Dosimetric assessment of an air‐filled balloon applicator in HDR vaginal cuff brachytherapy using the Monte Carlo method

Abstract Purpose As an alternative to cylindrical applicators, air‐inflated balloon applicators have been introduced into high‐dose‐rate (HDR) vaginal cuff brachytherapy to achieve sufficient dose to the vagina mucosa as well as to spare organs at risk, mainly the rectum and bladder. Commercial treatment planning systems which employ formulae in the AAPM Task Group No. 43 (TG 43) report do not take into account tissue inhomogeneity. Consequently, the low‐density air in a balloon applicator induces different doses delivered to the mucosa from planned by these planning systems. In this study, we investigated the dosimetric effects of the air in a balloon applicator using the Monte Carlo (MC) method.
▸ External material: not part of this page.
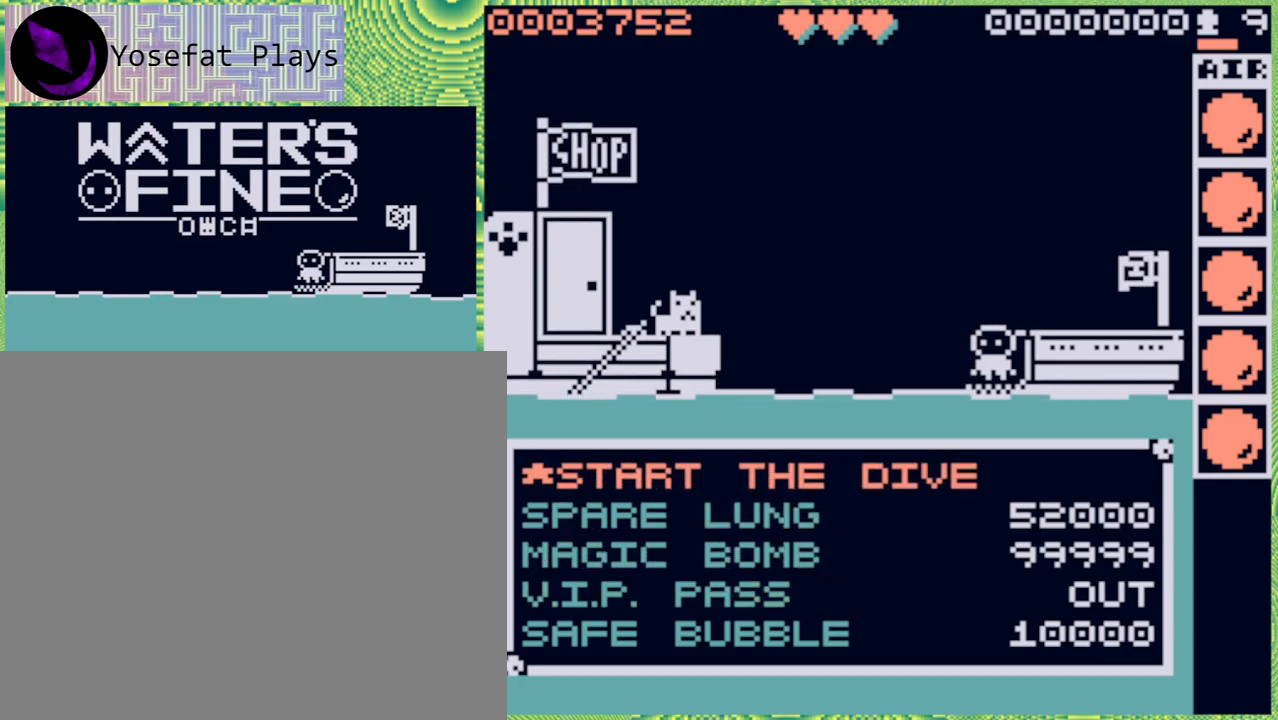
{"buttons": [], "left_stick": "center", "right_stick": "center", "events": []}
Methods The thirteen‐catheter Capri™ applicator by Varian™ for vaginal cuff brachytherapy was modeled together with the Ir‐192 radioactive source for the microSelectron™ Digital (HDR‐V3) afterloader by Elekta™ using the MCNP MC code. The validity of charged particle equilibrium (CPE) with an air balloon present was evaluated by comparing the kerma and the absorbed dose at various distances from the applicator surface. By comparing MC results with and without air cavity present, dosimetric effects of the air cavity were studied. Clinical patient cases with optimized multiple Ir‐192 source dwell positions were also explored. Four treatment plans by the Oncentra Brachy™ treatment planning system were re‐calculated with MCNP. Results CPE fails in the vicinity of the air‐water interface. One millimeter beyond the air‐water boundary the kerma and the absorbed dose are equal (0.2% difference), regardless of air cavity dimensions or iridium source locations in the balloon. The air cavity results in dose increase, due to less photon absorption in the air than in water or solid materials. The extent of the increase depends on the diameter of the air balloon. The average increment is 3.8%, 4.5% and 5.3% for 3.0, 3.5, and 4.0 cm applicators, respectively. In patient cases, the dose to the mucosa is also increased with the air cavity present. The point dose difference between Oncentra Brachy and MC at 5 mm prescription depth is 8% at most and 5% on average. Conclusions Except in the vicinity of the air‐mucosa interface, the dosimetric difference is not significant enough to mandate tissue inhomogeneity correction in HDR treatment planning.